So the new school year is now in motion and it is typically busy. New staff have come with different experiences of time management at various stages in their career. I am impressed most, though, with the methods of an older colleague who seemingly just ‘remembers’ to do everything.

This colleague is perpetually reliable. Her classroom is tidy and she organises trips both international and domestic with aplomb. Her lessons are reasoned and her marking thorough. Her secret? She just does it.

I am not so blessed. I absolutely need to have systems in place to get things done. Right now for example I have 33 tasks waiting for me in my inbox of various levels of urgency and importance. A few things I can do right now (administration for Debate Club). A few are slightly longer (create an EdPuzzle of my descriptive writing lecture). Some are very important for the future (booking a holiday for my mother; investigating my finances and my investments). Some are important, but only for the here and now (completing some displays for a scheduled upcoming school inspection).

For many years I have not felt the stress of overwhelming tasks because I feel able and happy to book these tasks an allocated time. Chris Sharples’ idea that time management is about doing tasks at the RIGHT time is key: once these tasks have their specified time, they no longer take unnecessary mindspace.

So here’s my rough approach:

  1. Instantly complete tasks that take a few minutes. One is that I play a competitive online game (usually chess) to see how my mind is working – that’s about 15 minutes, but still brief and worthwhile enough. Another is the browse TeamEnglish on Twitter whereby I sourced a knowledge organiser for 1984 which was sent to a sixth form colleague.

    I then ticked off some daily reminds ‘debate daily prep…’ ‘shopping’. I pushed back a routine task of giving patpoints to Sunday.

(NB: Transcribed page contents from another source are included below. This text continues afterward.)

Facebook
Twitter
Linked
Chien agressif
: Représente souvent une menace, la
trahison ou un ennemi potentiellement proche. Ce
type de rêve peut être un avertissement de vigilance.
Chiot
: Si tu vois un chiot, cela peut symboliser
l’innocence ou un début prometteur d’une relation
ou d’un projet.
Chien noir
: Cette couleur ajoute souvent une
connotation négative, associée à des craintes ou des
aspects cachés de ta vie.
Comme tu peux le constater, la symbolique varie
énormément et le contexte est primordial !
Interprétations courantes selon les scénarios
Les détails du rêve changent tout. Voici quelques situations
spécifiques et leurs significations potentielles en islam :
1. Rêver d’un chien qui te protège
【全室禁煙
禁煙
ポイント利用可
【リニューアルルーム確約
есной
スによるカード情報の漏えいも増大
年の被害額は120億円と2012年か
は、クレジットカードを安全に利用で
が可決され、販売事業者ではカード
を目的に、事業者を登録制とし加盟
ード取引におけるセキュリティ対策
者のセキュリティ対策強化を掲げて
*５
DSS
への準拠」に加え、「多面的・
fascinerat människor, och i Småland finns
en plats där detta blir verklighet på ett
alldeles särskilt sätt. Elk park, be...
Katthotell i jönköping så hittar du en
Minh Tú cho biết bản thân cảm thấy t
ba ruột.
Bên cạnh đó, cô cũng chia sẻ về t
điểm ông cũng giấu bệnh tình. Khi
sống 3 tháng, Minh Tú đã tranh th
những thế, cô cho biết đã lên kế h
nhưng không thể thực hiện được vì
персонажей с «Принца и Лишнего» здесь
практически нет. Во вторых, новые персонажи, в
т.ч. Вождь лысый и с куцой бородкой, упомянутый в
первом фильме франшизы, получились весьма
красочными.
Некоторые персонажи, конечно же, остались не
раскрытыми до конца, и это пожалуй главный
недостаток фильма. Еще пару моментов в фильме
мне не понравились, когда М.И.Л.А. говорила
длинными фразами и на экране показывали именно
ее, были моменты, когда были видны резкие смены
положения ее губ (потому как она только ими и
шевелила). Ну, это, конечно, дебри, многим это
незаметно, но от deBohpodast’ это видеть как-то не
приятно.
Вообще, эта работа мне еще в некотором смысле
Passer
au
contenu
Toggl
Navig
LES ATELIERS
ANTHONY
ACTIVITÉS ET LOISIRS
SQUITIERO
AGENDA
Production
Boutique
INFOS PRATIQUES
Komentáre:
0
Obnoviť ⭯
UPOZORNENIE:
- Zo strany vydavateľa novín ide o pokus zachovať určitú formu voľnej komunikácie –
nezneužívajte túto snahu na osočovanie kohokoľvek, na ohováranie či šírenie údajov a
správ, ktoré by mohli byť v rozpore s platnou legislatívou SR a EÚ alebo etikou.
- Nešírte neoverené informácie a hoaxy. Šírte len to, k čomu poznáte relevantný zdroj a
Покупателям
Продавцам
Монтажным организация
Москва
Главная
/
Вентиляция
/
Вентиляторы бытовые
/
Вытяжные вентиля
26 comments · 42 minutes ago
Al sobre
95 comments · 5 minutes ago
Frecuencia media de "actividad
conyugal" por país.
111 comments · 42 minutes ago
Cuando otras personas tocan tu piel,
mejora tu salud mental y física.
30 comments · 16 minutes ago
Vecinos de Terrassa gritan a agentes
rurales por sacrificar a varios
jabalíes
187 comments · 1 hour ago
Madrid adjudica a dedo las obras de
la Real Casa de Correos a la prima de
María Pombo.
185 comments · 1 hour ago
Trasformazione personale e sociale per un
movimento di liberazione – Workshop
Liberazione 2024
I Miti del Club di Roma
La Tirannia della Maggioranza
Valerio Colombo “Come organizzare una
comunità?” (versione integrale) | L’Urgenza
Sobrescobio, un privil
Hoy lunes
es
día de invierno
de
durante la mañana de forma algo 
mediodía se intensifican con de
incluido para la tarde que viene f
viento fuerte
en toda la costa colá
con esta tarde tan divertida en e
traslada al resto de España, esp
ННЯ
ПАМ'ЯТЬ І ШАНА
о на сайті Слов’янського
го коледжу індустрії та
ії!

  2. Now I had some items that I cannot do immediately: completing displays for inspection for one (just some borders…) and show my renewed visa to my banks. I scheduled these in, and then pushed back the to-do list to either that day, or the day afterwards. Again, these should just require a quick tick.
  3. Now I want to confirm our entry into a national debate competition. Two days in November (the other two are at the weekend). I email an important email to our advanced debaters about framing, and give our head debate captain a video from Manchester University Student Union to disseminate.
  4. Now here is the crux…. I have some important tasks that often get pushed to the side, namely reading some wider texts and working out. When I have a huge number of tasks that are taking up my space (22 at this stage), should these ‘go’? My response is to begin to combine some tasks, namely the EdPuzzles and descriptive writing. Another combination is to put together marking requirements (Year 10, 11, 12).
  5. I pulled some work together (namely with marking and sending an email regarding folder checks for Year 12). The number of tasks is down to 10.
  6. Of these tasks now we have some which are especially important: consider my investments, holidays and future plans (MA, family etc). I also need to continue to plan an apology for gaming culture which will be delivered to several hundred students and staff next week. Less interesting, but still important, is the planning of homework timetables in advance… doing so, for Year 11, makes me realise that sharing an essay written already is a good idea, so that forms another task. I also realise that a Teaching and Learning Post has come up, and I deleted this task before, so I found this and am resolved to complete that today/tomorrow.
  7. Doing all this has taken about 30 minutes. I am down, now, to a more manageable 7 tasks.
  8. I practiced my lecture/apology for gaming culture for about 20-30 minutes, recording this so I might listen back and make adjustments. 6 Tasks.
  9. I wrote an application for a T&L approach. Having a structure and examples already, this took about 20 minutes with an eye on revising it later. 5 tasks.
  10. All that remains, now, are some requirements to mark (!), exercise and consider my investments. Of these, considering my investments is important, and this will be my focus for today.

So, in this management of time I do not feel that I have unduly affected my day. My mind is clear and I am ready to enjoy the day ahead. I still have some arduous work, but it is scheduled so it does not need concern me now.

My advice? Practice, use Wunderlist and the principles elsewhere in this blog.